__MATERIAL FOR THIS EXERCISE__
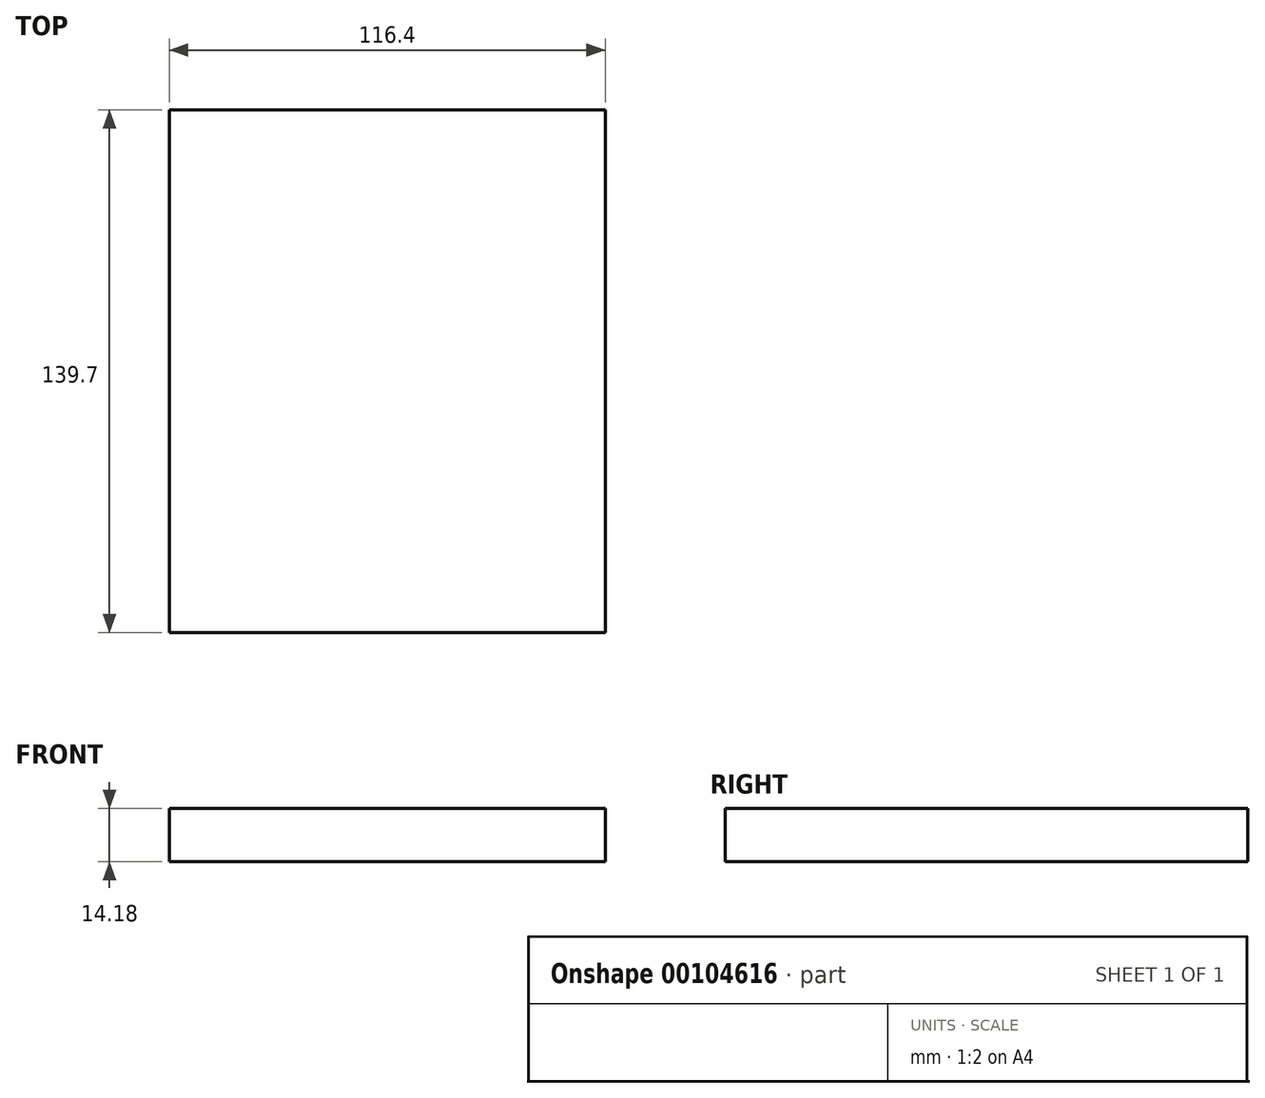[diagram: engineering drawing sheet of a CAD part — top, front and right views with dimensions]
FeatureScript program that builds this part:
annotation { "Feature Type Name" : "Feature", "Feature Type Description" : "" }
export const myFeature = defineFeature(function(context is Context, id is Id, definition is map)
    precondition{}
    {
        {
            var Q0;
            Q0=qCreatedBy(makeId("Front.planeOp"),FACE);
            var sketch = newSketch(context, id + "F0", { "sketchPlane" : qUnion([Q0])});
            skLineSegment(sketch, "E0.bottom", {"start": v(-58.2, -22.78) * mm, "end": v(58.2, -22.78) * mm});
            skLineSegment(sketch, "E0.top", {"start": v(-58.2, -36.96) * mm, "end": v(58.2, -36.96) * mm});
            skLineSegment(sketch, "E0.left", {"start": v(-58.2, -22.78) * mm, "end": v(-58.2, -36.96) * mm});
            skLineSegment(sketch, "E0.right", {"start": v(58.2, -22.78) * mm, "end": v(58.2, -36.96) * mm});
            skPoint(sketch, "E1", {"position": v(0, -36.96) * mm});
            skSolve(sketch);
        }
        {
            var Q0;
            Q0 = qSketchRegion(id + "F0", true);
            extrude(context, id + "F1", {"entities" : qUnion([Q0]), "depth" : 139.7 * mm});
        }
        {
            var Q0;
            Q0=qCreatedBy(makeId("Right.planeOp"),FACE);
            cPlane(context, id + "F2", {"entities" : qUnion([Q0]), "cplaneType" : CPlaneType.OFFSET, "offset" : 28.1 * mm, "oppositeDirection" : true, "width" : 152.4 * mm, "height" : 152.4 * mm});
        }
        {
            var Q0;
            Q0=makeQuery(id+"F1.opExtrude","SWEPT_FACE",FACE,{"disambiguationData":[OSD([sQuery(id+"F0.wireOp",EDGE,"E0.top")])]});
            var sketch = newSketch(context, id + "F3", { "sketchPlane" : qUnion([Q0])});
            skLineSegment(sketch, "E2.bottom", {"start": v(-38.73, 118.78) * mm, "end": v(38.73, 118.78) * mm});
            skLineSegment(sketch, "E2.top", {"start": v(-38.73, 42.58) * mm, "end": v(38.73, 42.58) * mm});
            skLineSegment(sketch, "E2.left", {"start": v(-38.74, 118.78) * mm, "end": v(-38.74, 42.58) * mm});
            skLineSegment(sketch, "E2.right", {"start": v(38.73, 118.78) * mm, "end": v(38.73, 42.58) * mm});
            skPoint(sketch, "E3", {"position": v(0, 118.78) * mm});
            skLineSegment(sketch, "E4.bottom", {"start": v(-58.2, 0) * mm, "end": v(-32.8, 0) * mm});
            skLineSegment(sketch, "E4.top", {"start": v(-58.2, 38.1) * mm, "end": v(-32.8, 38.1) * mm});
            skLineSegment(sketch, "E4.left", {"start": v(-58.2, 0) * mm, "end": v(-58.2, 38.1) * mm});
            skLineSegment(sketch, "E4.right", {"start": v(-32.8, 0) * mm, "end": v(-32.8, 38.1) * mm});
            skLineSegment(sketch, "E5.bottom", {"start": v(58.2, 0) * mm, "end": v(32.8, 0) * mm});
            skLineSegment(sketch, "E5.top", {"start": v(58.2, 38.1) * mm, "end": v(32.8, 38.1) * mm});
            skLineSegment(sketch, "E5.left", {"start": v(58.2, 0) * mm, "end": v(58.2, 38.1) * mm});
            skLineSegment(sketch, "E5.right", {"start": v(32.8, 0) * mm, "end": v(32.8, 38.1) * mm});
            skSolve(sketch);
        }
    });
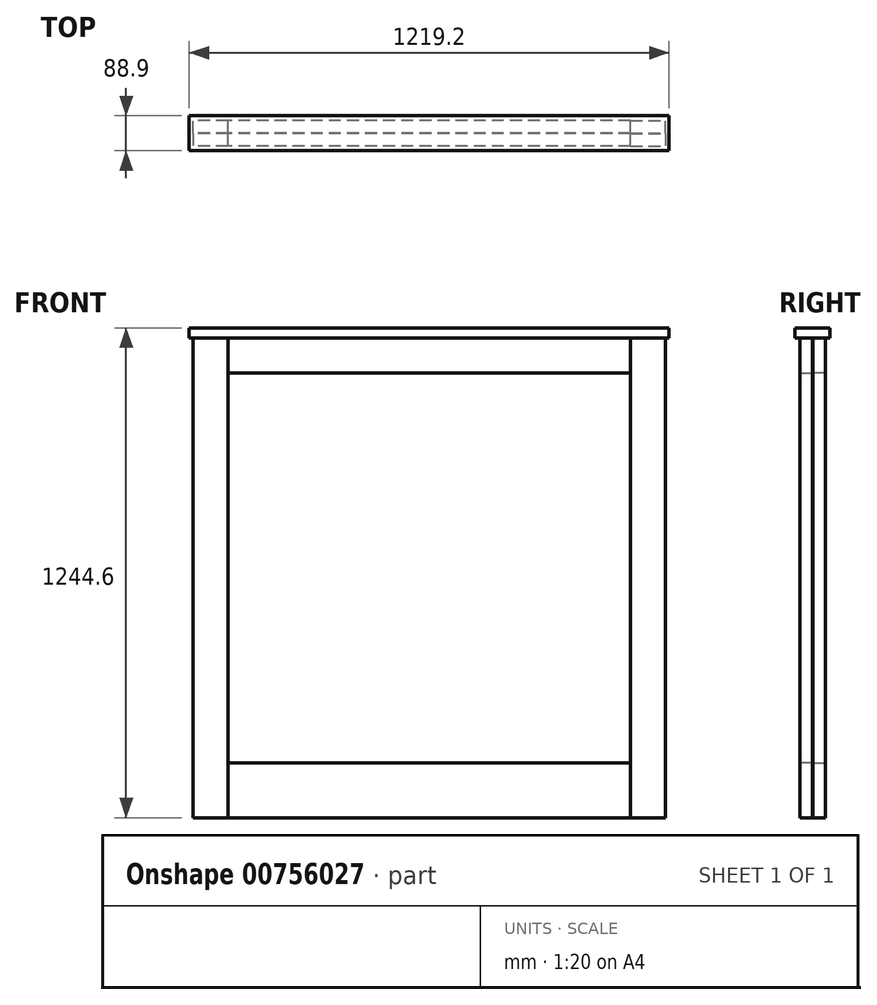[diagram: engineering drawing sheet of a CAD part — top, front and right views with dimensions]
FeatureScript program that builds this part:
annotation { "Feature Type Name" : "Feature", "Feature Type Description" : "" }
export const myFeature = defineFeature(function(context is Context, id is Id, definition is map)
    precondition{}
    {
        {
            var Q0;
            Q0=qCreatedBy(makeId("Top.planeOp"),FACE);
            var sketch = newSketch(context, id + "F0", { "sketchPlane" : qUnion([Q0])});
            skLineSegment(sketch, "E0.bottom", {"start": v(511.18, -0.8) * mm, "end": v(600.08, -0.8) * mm});
            skLineSegment(sketch, "E0.top", {"start": v(511.18, -32.54) * mm, "end": v(600.08, -32.54) * mm});
            skLineSegment(sketch, "E0.left", {"start": v(511.18, -0.8) * mm, "end": v(511.18, -32.54) * mm});
            skLineSegment(sketch, "E0.right", {"start": v(600.08, -0.8) * mm, "end": v(600.08, -32.54) * mm});
            skLineSegment(sketch, "E1.bottom", {"start": v(-511.18, -0.8) * mm, "end": v(-600.08, -0.8) * mm});
            skLineSegment(sketch, "E1.top", {"start": v(-511.18, -32.54) * mm, "end": v(-600.08, -32.54) * mm});
            skLineSegment(sketch, "E1.left", {"start": v(-511.18, -0.8) * mm, "end": v(-511.18, -32.54) * mm});
            skLineSegment(sketch, "E1.right", {"start": v(-600.08, -0.8) * mm, "end": v(-600.08, -32.54) * mm});
            skSolve(sketch);
        }
        {
            var Q0;
            Q0=makeQuery(id+"F0.imprint","IMPRINT",FACE,{"disambiguationData":[TD([[makeQuery(id+"F0.imprint","IMPRINT",EDGE,{"derivedFrom":sQuery(id+"F0.wireOp",EDGE,"E1.bottom")}),1.0]])]});
            var Q1;
            Q1=makeQuery(id+"F0.imprint","IMPRINT",FACE,{"disambiguationData":[TD([[makeQuery(id+"F0.imprint","IMPRINT",EDGE,{"derivedFrom":sQuery(id+"F0.wireOp",EDGE,"E0.bottom")}),-1.0]])]});
            extrude(context, id + "F1", {"entities" : qUnion([Q0, Q1]), "depth" : 1219.2 * mm, "offsetDistance" : 25.4 * mm});
        }
        {
            var Q0;
            Q0=qCreatedBy(makeId("Right.planeOp"),FACE);
            var sketch = newSketch(context, id + "F2", { "sketchPlane" : qUnion([Q0])});
            skLineSegment(sketch, "E2.bottom", {"start": v(-32.54, 1219.2) * mm, "end": v(-0.8, 1219.2) * mm});
            skLineSegment(sketch, "E2.top", {"start": v(-32.54, 1130.3) * mm, "end": v(-0.8, 1130.3) * mm});
            skLineSegment(sketch, "E2.left", {"start": v(-32.54, 1219.2) * mm, "end": v(-32.54, 1130.3) * mm});
            skLineSegment(sketch, "E2.right", {"start": v(-0.8, 1219.2) * mm, "end": v(-0.8, 1130.3) * mm});
            skLineSegment(sketch, "E3.bottom", {"start": v(-0.8, 139.7) * mm, "end": v(-32.54, 139.7) * mm});
            skLineSegment(sketch, "E3.top", {"start": v(-0.8, 0) * mm, "end": v(-32.54, 0) * mm});
            skLineSegment(sketch, "E3.left", {"start": v(-0.8, 139.7) * mm, "end": v(-0.8, 0) * mm});
            skLineSegment(sketch, "E3.right", {"start": v(-32.54, 139.7) * mm, "end": v(-32.54, 0) * mm});
            skPoint(sketch, "E4.oppositeSnap0", {"position": v(-16.67, 0) * mm});
            skSolve(sketch);
        }
        {
            var Q0;
            Q0=makeQuery(id+"F2.imprint","IMPRINT",FACE,{"disambiguationData":[TD([[makeQuery(id+"F2.imprint","IMPRINT",EDGE,{"derivedFrom":sQuery(id+"F2.wireOp",EDGE,"E3.bottom")}),1.0]])]});
            var Q1;
            Q1=makeQuery(id+"F2.imprint","IMPRINT",FACE,{"disambiguationData":[TD([[makeQuery(id+"F2.imprint","IMPRINT",EDGE,{"derivedFrom":sQuery(id+"F2.wireOp",EDGE,"E2.bottom")}),-1.0]])]});
            var Q2;
            Q2=makeQuery(id+"F1.opExtrude","SWEPT_FACE",FACE,{"disambiguationData":[OSD([sQuery(id+"F0.wireOp",EDGE,"E0.left")])]});
            var Q3;
            Q3=makeQuery(id+"F1.opExtrude","SWEPT_FACE",FACE,{"disambiguationData":[OSD([sQuery(id+"F0.wireOp",EDGE,"E1.left")])]});
            extrude(context, id + "F3", {"entities" : qUnion([Q0, Q1]), "endBound" : BoundingType.UP_TO_SURFACE, "depth" : 25.4 * mm, "endBoundEntityFace" : qUnion([Q2]), "offsetDistance" : 25.4 * mm, "hasSecondDirection" : true, "secondDirectionBound" : SecondDirectionBoundingType.UP_TO_SURFACE, "secondDirectionOppositeDirection" : true, "secondDirectionDepth" : 25.4 * mm, "secondDirectionBoundEntityFace" : qUnion([Q3])});
        }
        {
            var Q0;
            Q0=makeQuery(id+"F1.opExtrude","SWEPT_BODY",BODY,{"disambiguationData":[OSD([sQuery(id+"F0.wireOp",EDGE,"E0.bottom"),sQuery(id+"F0.wireOp",EDGE,"E0.top"),sQuery(id+"F0.wireOp",EDGE,"E0.left"),sQuery(id+"F0.wireOp",EDGE,"E0.right")])]});
            var Q1;
            Q1=makeQuery(id+"F3.opExtrude","SWEPT_BODY",BODY,{"disambiguationData":[OSD([sQuery(id+"F2.wireOp",EDGE,"E3.bottom"),sQuery(id+"F2.wireOp",EDGE,"E3.top"),sQuery(id+"F2.wireOp",EDGE,"E3.left"),sQuery(id+"F2.wireOp",EDGE,"E3.right")])]});
            var Q2;
            Q2=makeQuery(id+"F3.opExtrude","SWEPT_BODY",BODY,{"disambiguationData":[OSD([sQuery(id+"F2.wireOp",EDGE,"E2.bottom"),sQuery(id+"F2.wireOp",EDGE,"E2.top"),sQuery(id+"F2.wireOp",EDGE,"E2.left"),sQuery(id+"F2.wireOp",EDGE,"E2.right")])]});
            var Q3;
            Q3=makeQuery(id+"F1.opExtrude","SWEPT_BODY",BODY,{"disambiguationData":[OSD([sQuery(id+"F0.wireOp",EDGE,"E1.bottom"),sQuery(id+"F0.wireOp",EDGE,"E1.top"),sQuery(id+"F0.wireOp",EDGE,"E1.left"),sQuery(id+"F0.wireOp",EDGE,"E1.right")])]});
            var Q4;
            Q4=qCreatedBy(makeId("Front.planeOp"),FACE);
            mirror(context, id + "F4", {"entities" : qUnion([Q0, Q1, Q2, Q3]), "mirrorPlane" : qUnion([Q4])});
        }
        {
            var Q0;
            Q0=qCreatedBy(makeId("Right.planeOp"),FACE);
            var sketch = newSketch(context, id + "F5", { "sketchPlane" : qUnion([Q0])});
            skLineSegment(sketch, "E5.bottom", {"start": v(-44.45, 1244.6) * mm, "end": v(44.45, 1244.6) * mm});
            skLineSegment(sketch, "E5.top", {"start": v(-44.45, 1219.2) * mm, "end": v(44.45, 1219.2) * mm});
            skLineSegment(sketch, "E5.left", {"start": v(-44.45, 1244.6) * mm, "end": v(-44.45, 1219.2) * mm});
            skLineSegment(sketch, "E5.right", {"start": v(44.45, 1244.6) * mm, "end": v(44.45, 1219.2) * mm});
            skSolve(sketch);
        }
        {
            var Q0;
            Q0=makeQuery(id+"F5.imprint","IMPRINT",FACE,{"disambiguationData":[TD([[makeQuery(id+"F5.imprint","IMPRINT",EDGE,{"derivedFrom":sQuery(id+"F5.wireOp",EDGE,"E5.bottom")}),-1.0]])]});
            extrude(context, id + "F6", {"entities" : qUnion([Q0]), "endBound" : BoundingType.SYMMETRIC, "depth" : 1219.2 * mm, "offsetDistance" : 25.4 * mm});
        }
    });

__WHAT THE TASK ASKS__
Copy out everything from the start of the entries down to and including the line that contains "v(-38.74, 118.78) *". Leave the pictures out of your copy.

__EXERCISE RESPONSE__
[diagram: engineering drawing sheet of a CAD part — top, front and right views with dimensions]
FeatureScript program that builds this part:
annotation { "Feature Type Name" : "Feature", "Feature Type Description" : "" }
export const myFeature = defineFeature(function(context is Context, id is Id, definition is map)
    precondition{}
    {
        {
            var Q0;
            Q0=qCreatedBy(makeId("Front.planeOp"),FACE);
            var sketch = newSketch(context, id + "F0", { "sketchPlane" : qUnion([Q0])});
            skLineSegment(sketch, "E0.bottom", {"start": v(-58.2, -22.78) * mm, "end": v(58.2, -22.78) * mm});
            skLineSegment(sketch, "E0.top", {"start": v(-58.2, -36.96) * mm, "end": v(58.2, -36.96) * mm});
            skLineSegment(sketch, "E0.left", {"start": v(-58.2, -22.78) * mm, "end": v(-58.2, -36.96) * mm});
            skLineSegment(sketch, "E0.right", {"start": v(58.2, -22.78) * mm, "end": v(58.2, -36.96) * mm});
            skPoint(sketch, "E1", {"position": v(0, -36.96) * mm});
            skSolve(sketch);
        }
        {
            var Q0;
            Q0 = qSketchRegion(id + "F0", true);
            extrude(context, id + "F1", {"entities" : qUnion([Q0]), "depth" : 139.7 * mm});
        }
        {
            var Q0;
            Q0=qCreatedBy(makeId("Right.planeOp"),FACE);
            cPlane(context, id + "F2", {"entities" : qUnion([Q0]), "cplaneType" : CPlaneType.OFFSET, "offset" : 28.1 * mm, "oppositeDirection" : true, "width" : 152.4 * mm, "height" : 152.4 * mm});
        }
        {
            var Q0;
            Q0=makeQuery(id+"F1.opExtrude","SWEPT_FACE",FACE,{"disambiguationData":[OSD([sQuery(id+"F0.wireOp",EDGE,"E0.top")])]});
            var sketch = newSketch(context, id + "F3", { "sketchPlane" : qUnion([Q0])});
            skLineSegment(sketch, "E2.bottom", {"start": v(-38.73, 118.78) * mm, "end": v(38.73, 118.78) * mm});
            skLineSegment(sketch, "E2.top", {"start": v(-38.73, 42.58) * mm, "end": v(38.73, 42.58) * mm});
            skLineSegment(sketch, "E2.left", {"start": v(-38.74, 118.78) * mm, "end": v(-38.74, 42.58) * mm});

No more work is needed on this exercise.